TASK DIRECTIONS
Restate exactly the lines of the entries below, beginning with the first and ending with the line that holds "6: (347, 498, 0.96)". Pictures are not copied.

====== INFORMATION PROVIDED ======

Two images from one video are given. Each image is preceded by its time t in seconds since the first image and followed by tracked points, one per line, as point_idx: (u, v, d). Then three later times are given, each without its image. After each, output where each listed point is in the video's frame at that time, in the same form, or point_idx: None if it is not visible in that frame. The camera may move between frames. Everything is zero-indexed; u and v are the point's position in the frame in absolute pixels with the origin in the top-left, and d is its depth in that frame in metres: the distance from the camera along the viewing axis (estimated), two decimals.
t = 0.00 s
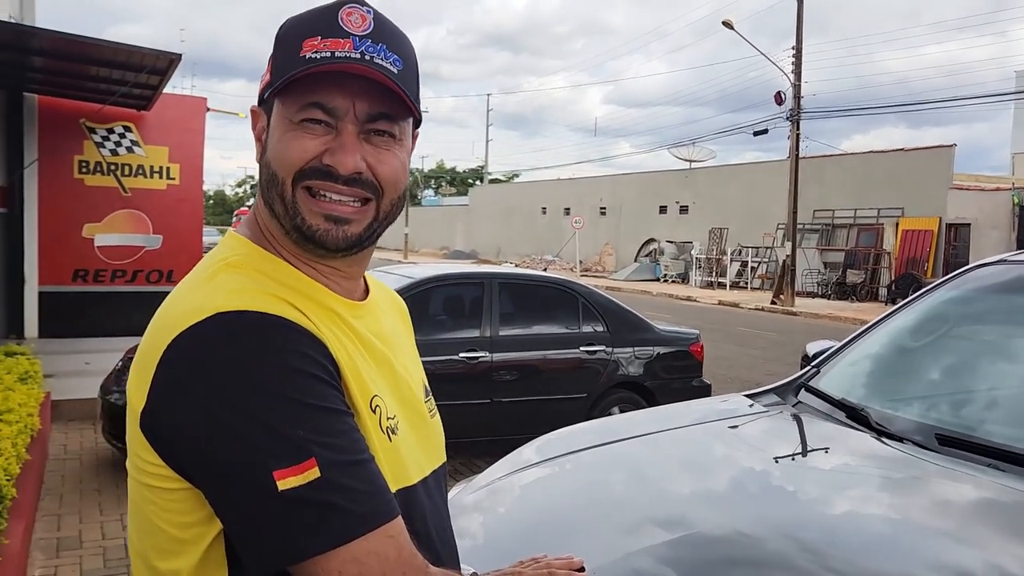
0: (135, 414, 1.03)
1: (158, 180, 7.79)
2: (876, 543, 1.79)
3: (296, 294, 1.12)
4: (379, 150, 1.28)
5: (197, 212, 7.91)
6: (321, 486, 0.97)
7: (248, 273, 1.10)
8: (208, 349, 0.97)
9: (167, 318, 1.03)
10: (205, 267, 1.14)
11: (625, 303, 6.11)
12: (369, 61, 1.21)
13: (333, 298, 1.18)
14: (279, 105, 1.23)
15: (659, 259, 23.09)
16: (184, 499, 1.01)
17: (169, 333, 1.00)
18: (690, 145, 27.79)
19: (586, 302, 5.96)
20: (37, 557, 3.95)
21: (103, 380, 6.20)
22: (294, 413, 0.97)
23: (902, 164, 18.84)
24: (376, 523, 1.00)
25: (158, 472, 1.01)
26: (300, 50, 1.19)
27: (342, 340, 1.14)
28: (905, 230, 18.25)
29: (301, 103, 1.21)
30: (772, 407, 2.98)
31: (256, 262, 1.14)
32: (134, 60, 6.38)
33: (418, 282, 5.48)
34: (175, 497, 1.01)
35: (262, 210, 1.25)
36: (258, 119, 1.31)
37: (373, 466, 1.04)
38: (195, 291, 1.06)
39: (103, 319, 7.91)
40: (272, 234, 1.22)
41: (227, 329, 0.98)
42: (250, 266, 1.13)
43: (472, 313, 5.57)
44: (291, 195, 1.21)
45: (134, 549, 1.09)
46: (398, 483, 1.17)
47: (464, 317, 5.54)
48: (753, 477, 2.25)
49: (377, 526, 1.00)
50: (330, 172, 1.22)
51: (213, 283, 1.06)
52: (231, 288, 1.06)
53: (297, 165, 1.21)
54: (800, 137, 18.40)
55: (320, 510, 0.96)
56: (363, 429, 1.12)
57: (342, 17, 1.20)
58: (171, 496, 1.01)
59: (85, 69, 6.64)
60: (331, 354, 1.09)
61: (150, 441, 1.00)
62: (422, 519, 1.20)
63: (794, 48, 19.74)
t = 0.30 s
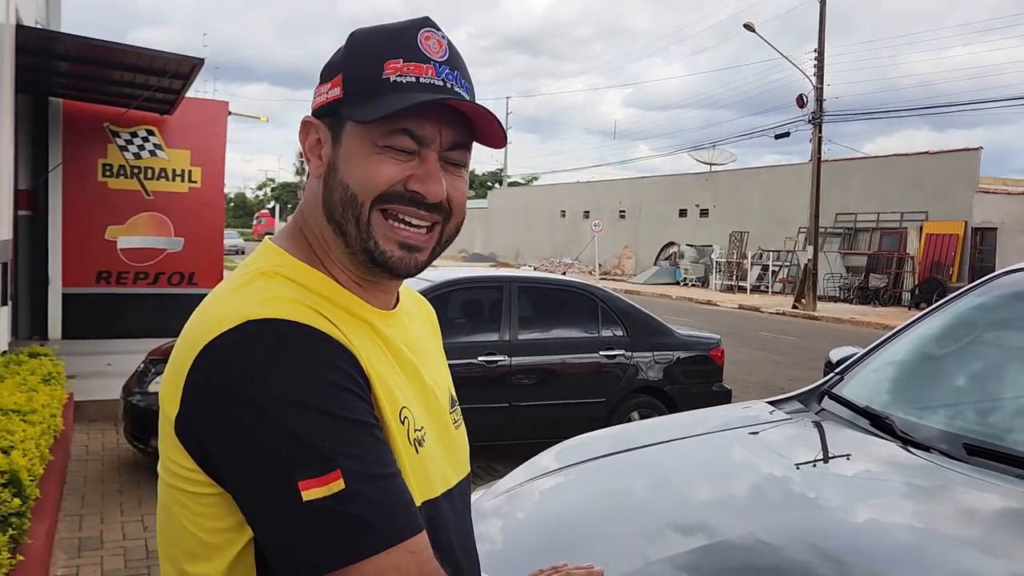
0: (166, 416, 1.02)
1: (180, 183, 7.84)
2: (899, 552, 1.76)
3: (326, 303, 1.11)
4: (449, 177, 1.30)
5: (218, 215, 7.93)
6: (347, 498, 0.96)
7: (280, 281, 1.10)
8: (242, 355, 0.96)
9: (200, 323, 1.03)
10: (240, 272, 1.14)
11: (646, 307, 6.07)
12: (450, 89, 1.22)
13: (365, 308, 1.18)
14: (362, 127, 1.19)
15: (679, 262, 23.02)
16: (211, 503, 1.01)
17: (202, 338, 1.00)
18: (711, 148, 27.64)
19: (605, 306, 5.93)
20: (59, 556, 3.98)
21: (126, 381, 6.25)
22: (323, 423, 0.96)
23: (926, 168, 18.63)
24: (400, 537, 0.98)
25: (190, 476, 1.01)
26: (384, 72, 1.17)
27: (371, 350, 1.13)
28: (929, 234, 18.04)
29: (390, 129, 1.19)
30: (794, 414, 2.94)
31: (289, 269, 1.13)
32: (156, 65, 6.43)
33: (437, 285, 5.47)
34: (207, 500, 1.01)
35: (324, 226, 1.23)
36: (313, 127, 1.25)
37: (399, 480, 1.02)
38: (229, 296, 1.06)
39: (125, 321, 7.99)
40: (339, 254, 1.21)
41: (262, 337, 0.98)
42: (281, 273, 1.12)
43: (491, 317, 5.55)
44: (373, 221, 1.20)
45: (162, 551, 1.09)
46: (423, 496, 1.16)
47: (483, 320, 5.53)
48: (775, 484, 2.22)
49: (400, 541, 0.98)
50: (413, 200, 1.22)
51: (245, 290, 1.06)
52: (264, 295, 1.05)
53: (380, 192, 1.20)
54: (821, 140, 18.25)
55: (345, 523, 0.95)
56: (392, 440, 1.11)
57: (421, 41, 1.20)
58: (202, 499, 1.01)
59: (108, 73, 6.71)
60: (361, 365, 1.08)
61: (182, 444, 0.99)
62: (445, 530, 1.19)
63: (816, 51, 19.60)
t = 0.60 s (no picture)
0: (186, 422, 1.03)
1: (197, 185, 7.89)
2: (915, 557, 1.74)
3: (346, 307, 1.11)
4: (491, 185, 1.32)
5: (234, 216, 7.99)
6: (364, 507, 0.95)
7: (303, 286, 1.11)
8: (263, 359, 0.97)
9: (222, 327, 1.03)
10: (263, 276, 1.15)
11: (661, 310, 6.04)
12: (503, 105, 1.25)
13: (385, 314, 1.18)
14: (454, 153, 1.16)
15: (695, 264, 22.95)
16: (233, 509, 1.01)
17: (224, 341, 1.01)
18: (726, 149, 27.53)
19: (621, 308, 5.91)
20: (77, 556, 4.01)
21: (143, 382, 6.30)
22: (343, 431, 0.96)
23: (945, 168, 18.48)
24: (418, 550, 0.97)
25: (211, 485, 1.01)
26: (469, 99, 1.17)
27: (391, 357, 1.13)
28: (948, 235, 17.89)
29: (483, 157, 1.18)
30: (811, 417, 2.91)
31: (313, 273, 1.14)
32: (174, 68, 6.47)
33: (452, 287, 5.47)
34: (227, 509, 1.01)
35: (402, 250, 1.19)
36: (380, 149, 1.14)
37: (417, 490, 1.01)
38: (251, 300, 1.07)
39: (143, 322, 8.06)
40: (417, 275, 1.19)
41: (284, 341, 0.99)
42: (304, 276, 1.13)
43: (506, 318, 5.55)
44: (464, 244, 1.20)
45: (180, 558, 1.10)
46: (439, 502, 1.15)
47: (498, 322, 5.53)
48: (791, 487, 2.20)
49: (418, 553, 0.97)
50: (491, 219, 1.23)
51: (268, 295, 1.07)
52: (286, 299, 1.06)
53: (473, 217, 1.20)
54: (839, 141, 18.14)
55: (361, 533, 0.94)
56: (409, 446, 1.11)
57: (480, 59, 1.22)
58: (222, 509, 1.01)
59: (126, 76, 6.77)
60: (381, 372, 1.08)
61: (202, 450, 1.00)
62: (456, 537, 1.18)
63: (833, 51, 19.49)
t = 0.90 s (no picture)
0: (202, 429, 1.03)
1: (211, 186, 7.93)
2: (932, 560, 1.73)
3: (359, 310, 1.11)
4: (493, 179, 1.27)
5: (248, 217, 8.03)
6: (382, 512, 0.95)
7: (315, 289, 1.11)
8: (277, 365, 0.97)
9: (235, 332, 1.04)
10: (273, 279, 1.14)
11: (676, 312, 6.03)
12: (491, 93, 1.22)
13: (394, 315, 1.18)
14: (419, 134, 1.15)
15: (707, 266, 22.90)
16: (251, 515, 1.01)
17: (237, 348, 1.01)
18: (740, 151, 27.46)
19: (635, 310, 5.90)
20: (94, 554, 4.03)
21: (158, 382, 6.34)
22: (360, 435, 0.96)
23: (961, 170, 18.38)
24: (436, 552, 0.97)
25: (228, 491, 1.01)
26: (438, 78, 1.15)
27: (405, 358, 1.13)
28: (963, 237, 17.79)
29: (449, 136, 1.16)
30: (828, 419, 2.90)
31: (323, 276, 1.14)
32: (191, 69, 6.51)
33: (466, 288, 5.47)
34: (244, 515, 1.01)
35: (376, 234, 1.20)
36: (352, 130, 1.19)
37: (435, 492, 1.02)
38: (263, 304, 1.07)
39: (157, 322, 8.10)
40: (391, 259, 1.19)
41: (296, 346, 0.98)
42: (316, 280, 1.13)
43: (520, 320, 5.55)
44: (437, 229, 1.17)
45: (199, 564, 1.10)
46: (457, 502, 1.16)
47: (512, 323, 5.53)
48: (805, 490, 2.19)
49: (437, 556, 0.97)
50: (471, 207, 1.20)
51: (280, 300, 1.07)
52: (299, 303, 1.06)
53: (444, 202, 1.18)
54: (854, 142, 18.05)
55: (380, 538, 0.94)
56: (425, 446, 1.11)
57: (465, 46, 1.20)
58: (240, 515, 1.02)
59: (143, 78, 6.82)
60: (395, 373, 1.08)
61: (217, 457, 1.00)
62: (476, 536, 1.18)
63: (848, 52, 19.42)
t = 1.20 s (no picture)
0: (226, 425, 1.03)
1: (222, 187, 7.96)
2: (945, 561, 1.72)
3: (381, 309, 1.12)
4: (468, 175, 1.25)
5: (258, 217, 8.06)
6: (404, 513, 0.96)
7: (336, 288, 1.11)
8: (301, 367, 0.97)
9: (259, 332, 1.04)
10: (295, 280, 1.15)
11: (686, 312, 6.02)
12: (468, 84, 1.19)
13: (410, 313, 1.18)
14: (375, 123, 1.19)
15: (718, 267, 22.85)
16: (272, 512, 1.02)
17: (261, 348, 1.01)
18: (750, 152, 27.42)
19: (645, 310, 5.89)
20: (107, 553, 4.04)
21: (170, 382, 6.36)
22: (381, 438, 0.96)
23: (973, 171, 18.33)
24: (456, 553, 0.98)
25: (249, 487, 1.02)
26: (401, 67, 1.17)
27: (426, 359, 1.13)
28: (975, 238, 17.71)
29: (398, 122, 1.19)
30: (843, 420, 2.89)
31: (344, 277, 1.14)
32: (203, 70, 6.54)
33: (477, 288, 5.47)
34: (264, 510, 1.02)
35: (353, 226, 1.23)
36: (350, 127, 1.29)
37: (456, 490, 1.03)
38: (286, 304, 1.07)
39: (168, 321, 8.12)
40: (361, 249, 1.21)
41: (319, 348, 0.98)
42: (338, 280, 1.13)
43: (531, 320, 5.55)
44: (387, 217, 1.18)
45: (220, 557, 1.11)
46: (479, 502, 1.16)
47: (523, 323, 5.53)
48: (817, 491, 2.18)
49: (457, 557, 0.99)
50: (424, 198, 1.19)
51: (303, 299, 1.07)
52: (321, 303, 1.06)
53: (394, 191, 1.18)
54: (865, 143, 17.99)
55: (401, 538, 0.95)
56: (446, 447, 1.11)
57: (445, 37, 1.18)
58: (261, 510, 1.02)
59: (154, 79, 6.86)
60: (416, 373, 1.08)
61: (239, 454, 1.00)
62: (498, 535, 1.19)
63: (858, 53, 19.36)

======

ANSWER
Two images from one video are given. Each image is preceded by its time t in seconds since the first image and followed by tracked points, one per line, as point_idx: (u, v, d). Then three later times are given, each without its image. After each, output where each listed point is in the video's frame at that time, in the same form, or point_idx: None if it is not visible in that frame. The camera may move between frames. Everything is zero-indexed; u and v are the point's position in the frame in absolute pixels with the origin in the top-left, and d is its depth in that frame in metres: the distance from the camera along the viewing axis (estimated), two decimals.
t = 0.00 s
0: (135, 414, 1.03)
1: (158, 180, 7.79)
2: (876, 543, 1.79)
3: (296, 294, 1.12)
4: (379, 150, 1.28)
5: (197, 212, 7.91)
6: (321, 486, 0.97)
7: (248, 273, 1.10)
8: (208, 349, 0.97)
9: (167, 318, 1.03)
10: (205, 267, 1.14)
11: (625, 303, 6.11)
12: (369, 61, 1.21)
13: (333, 298, 1.18)
14: (279, 105, 1.23)
15: (659, 259, 23.09)
16: (184, 499, 1.01)
17: (169, 333, 1.00)
18: (690, 145, 27.79)
19: (586, 302, 5.96)
20: (37, 557, 3.95)
21: (103, 380, 6.20)
22: (294, 413, 0.97)
23: (902, 164, 18.84)
24: (376, 523, 1.00)
25: (158, 472, 1.01)
26: (300, 50, 1.19)
27: (342, 340, 1.14)
28: (905, 230, 18.25)
29: (301, 103, 1.21)
30: (772, 407, 2.98)
31: (256, 262, 1.14)
32: (134, 60, 6.38)
33: (418, 282, 5.48)
34: (175, 497, 1.01)
35: (262, 210, 1.25)
36: (258, 119, 1.31)
37: (373, 466, 1.04)
38: (195, 291, 1.06)
39: (103, 319, 7.91)
40: (272, 234, 1.22)
41: (227, 329, 0.98)
42: (250, 266, 1.13)
43: (472, 313, 5.57)
44: (291, 195, 1.21)
45: (134, 549, 1.09)
46: (398, 483, 1.17)
47: (464, 317, 5.54)
48: (753, 477, 2.25)
49: (377, 526, 1.00)
50: (330, 172, 1.22)
51: (213, 283, 1.06)
52: (231, 288, 1.06)
53: (297, 165, 1.21)
54: (800, 137, 18.40)
55: (320, 510, 0.96)
56: (363, 429, 1.12)
57: (342, 17, 1.20)
58: (171, 496, 1.01)
59: (85, 69, 6.64)
60: (331, 354, 1.09)
61: (150, 441, 1.00)
62: (422, 519, 1.20)
63: (794, 48, 19.74)
t = 0.30 s
0: (166, 416, 1.02)
1: (180, 183, 7.84)
2: (899, 552, 1.76)
3: (326, 303, 1.11)
4: (449, 177, 1.30)
5: (218, 215, 7.93)
6: (347, 498, 0.96)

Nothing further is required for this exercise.